▶ [DIRECTIVE]:
Copy the material from the line that contains "order: Alismatales" through the end of the material, substituting "vernacular name" for "common name" and leaving everything else unchanged. Leave the pictures out of your answer.

------------------------------------

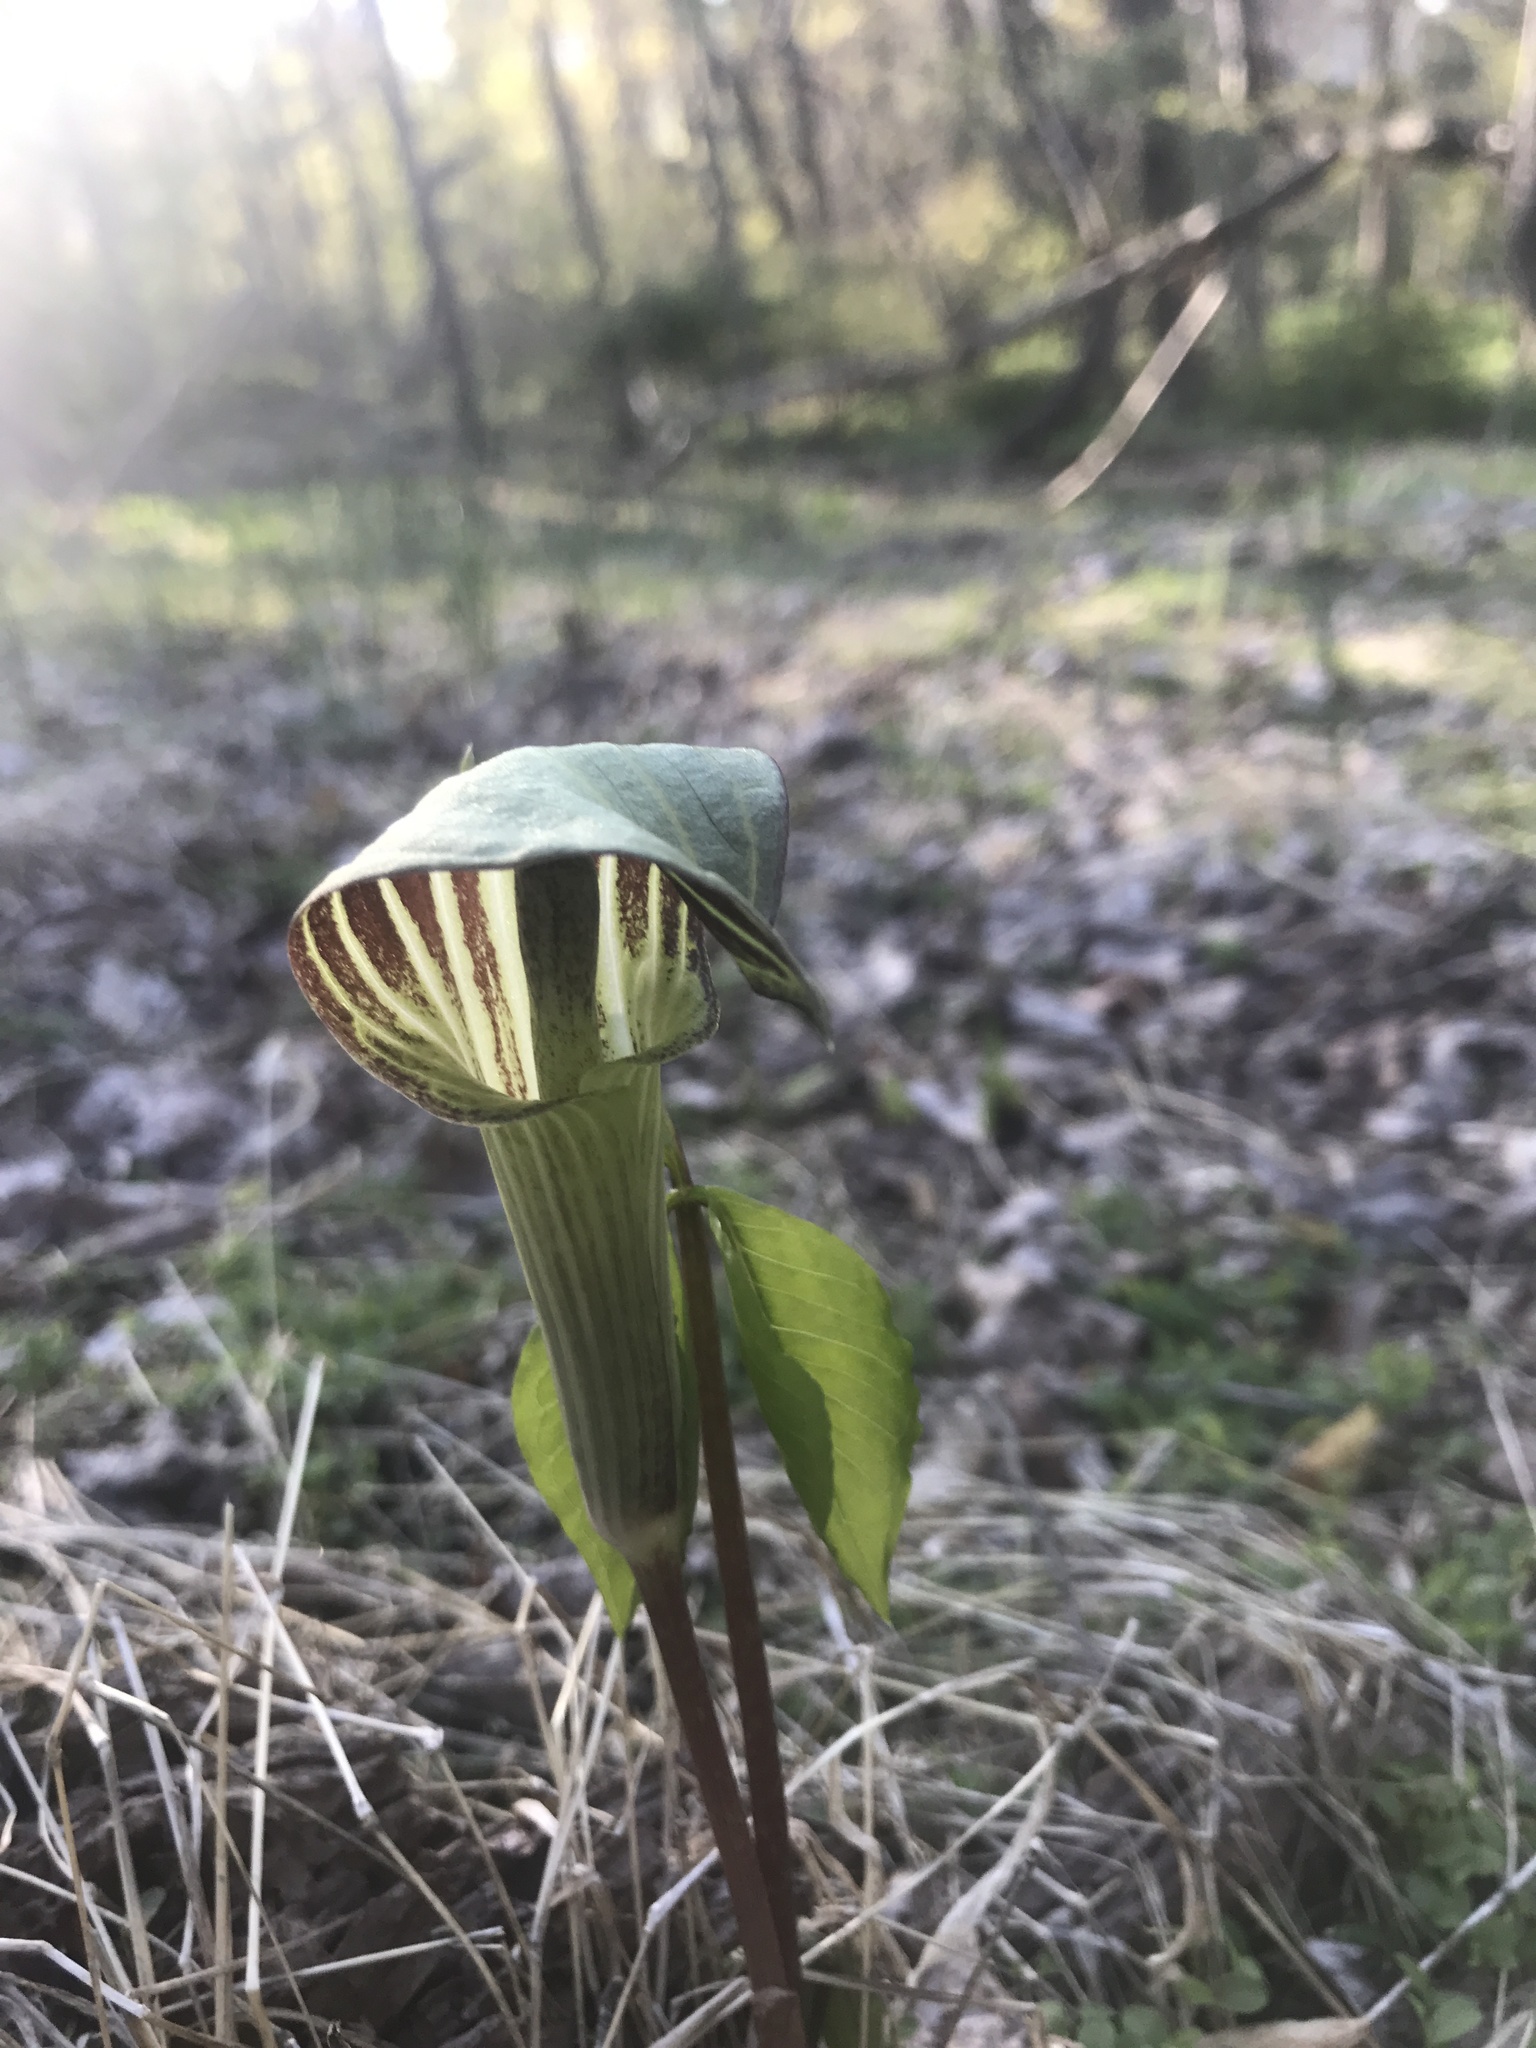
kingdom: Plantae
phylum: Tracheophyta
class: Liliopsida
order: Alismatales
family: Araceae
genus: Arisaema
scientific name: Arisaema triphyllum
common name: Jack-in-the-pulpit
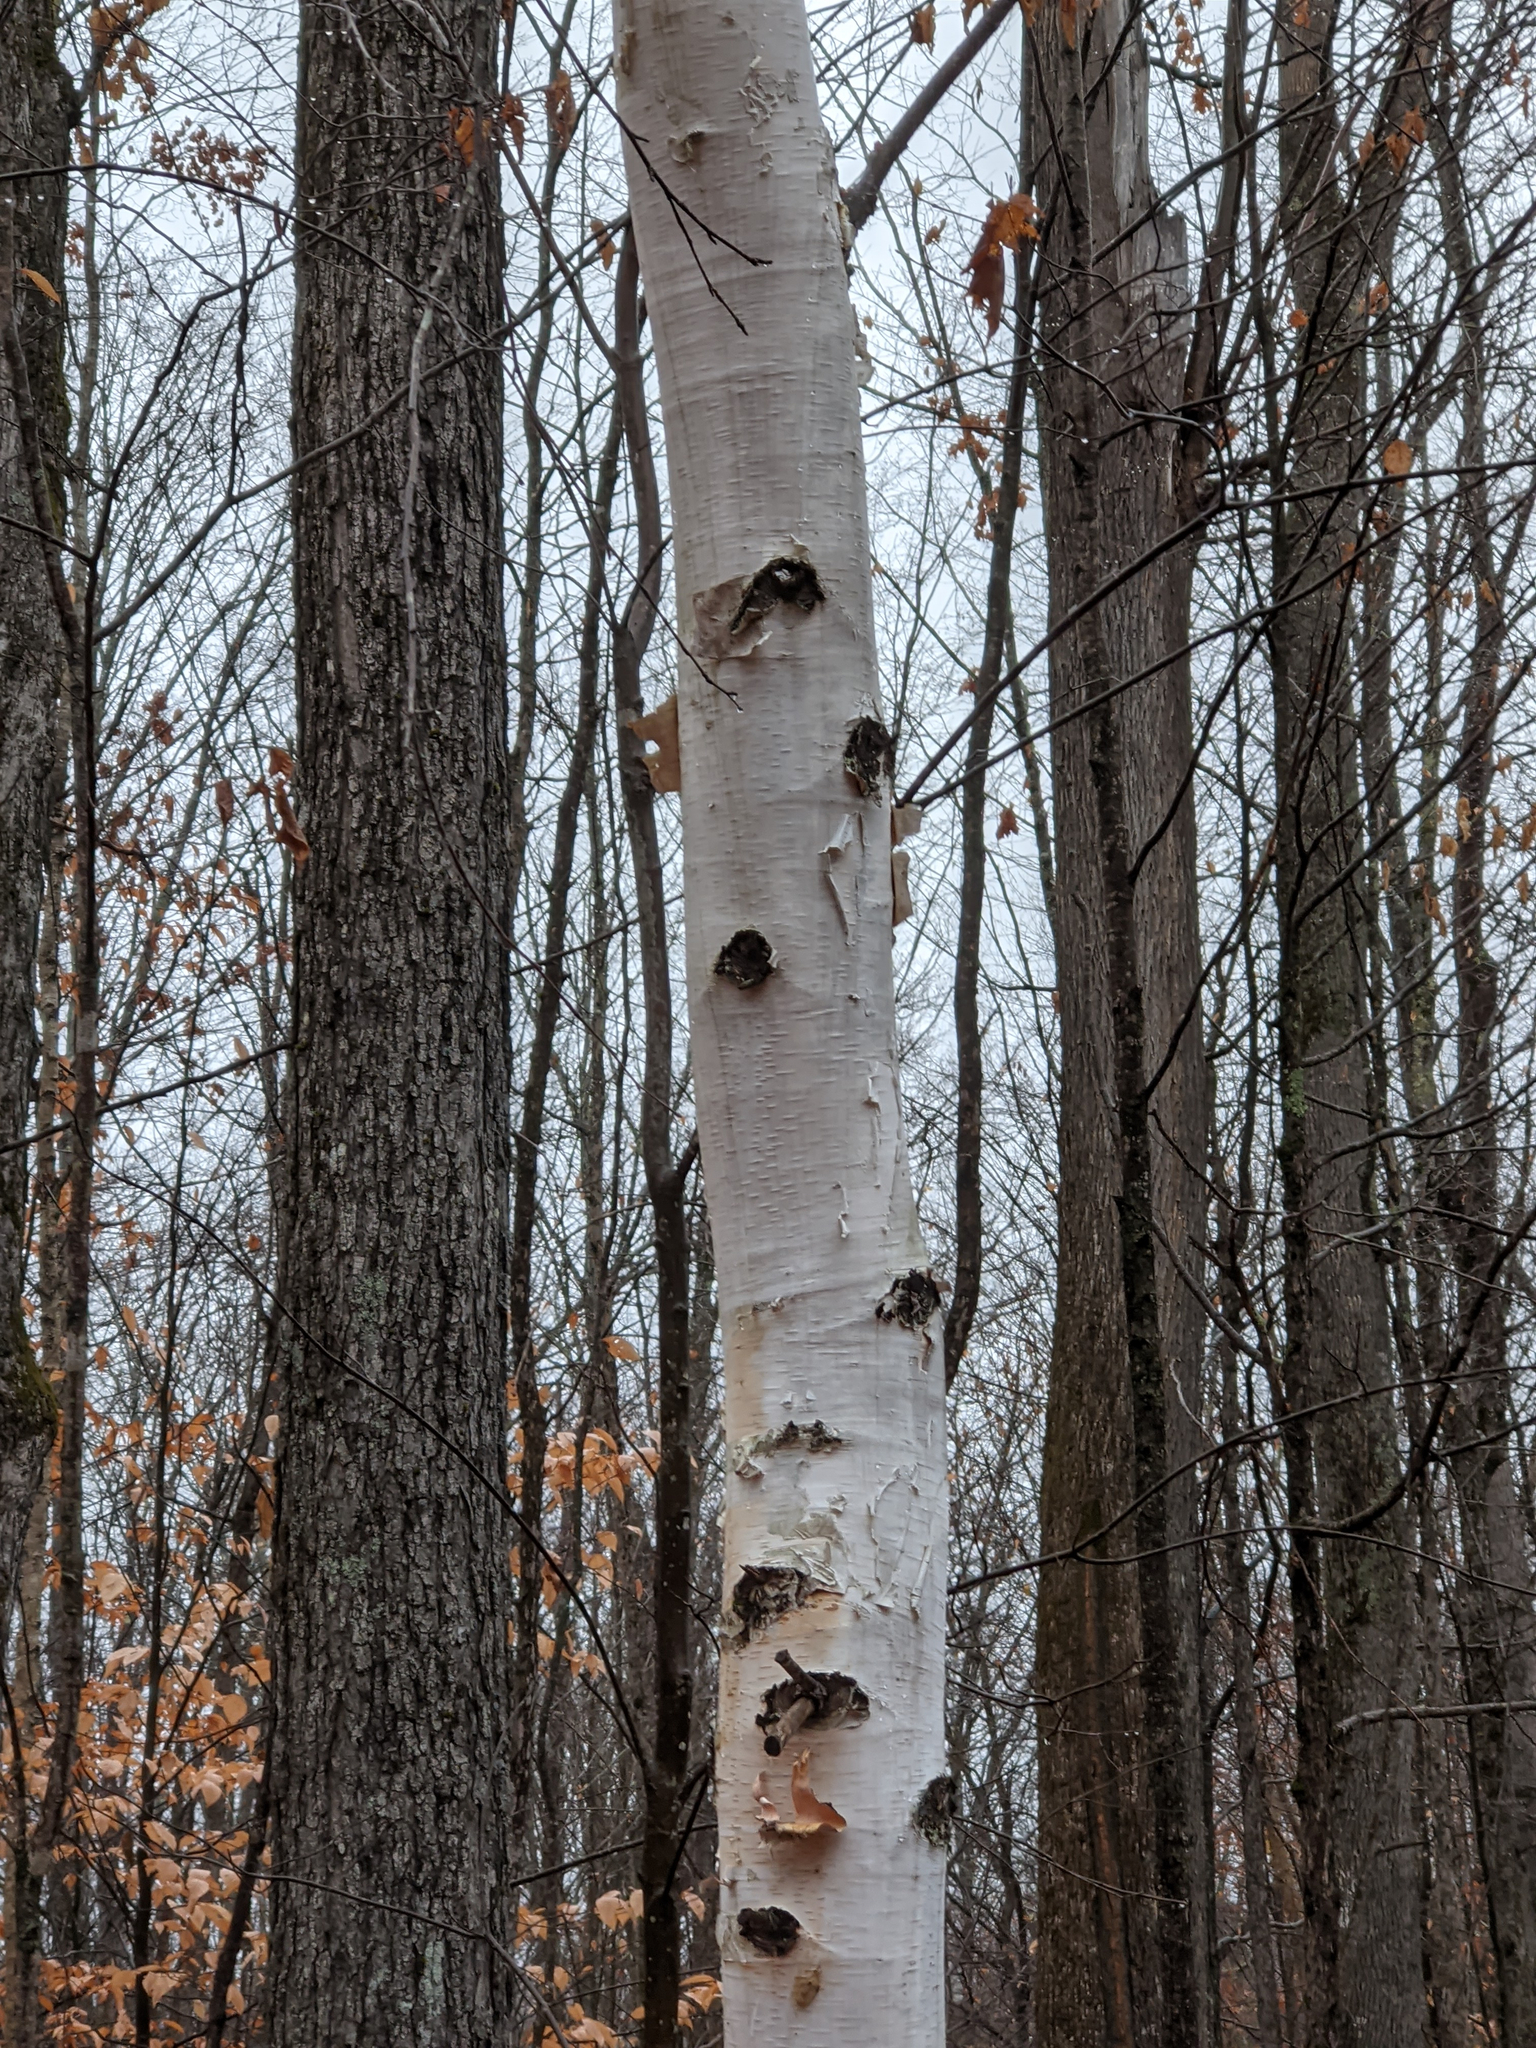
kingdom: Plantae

------------------------------------

▶ [EXERCISE RESPONSE]:
order: Alismatales
family: Araceae
genus: Arisaema
scientific name: Arisaema triphyllum
vernacular name: Jack-in-the-pulpit
kingdom: Plantae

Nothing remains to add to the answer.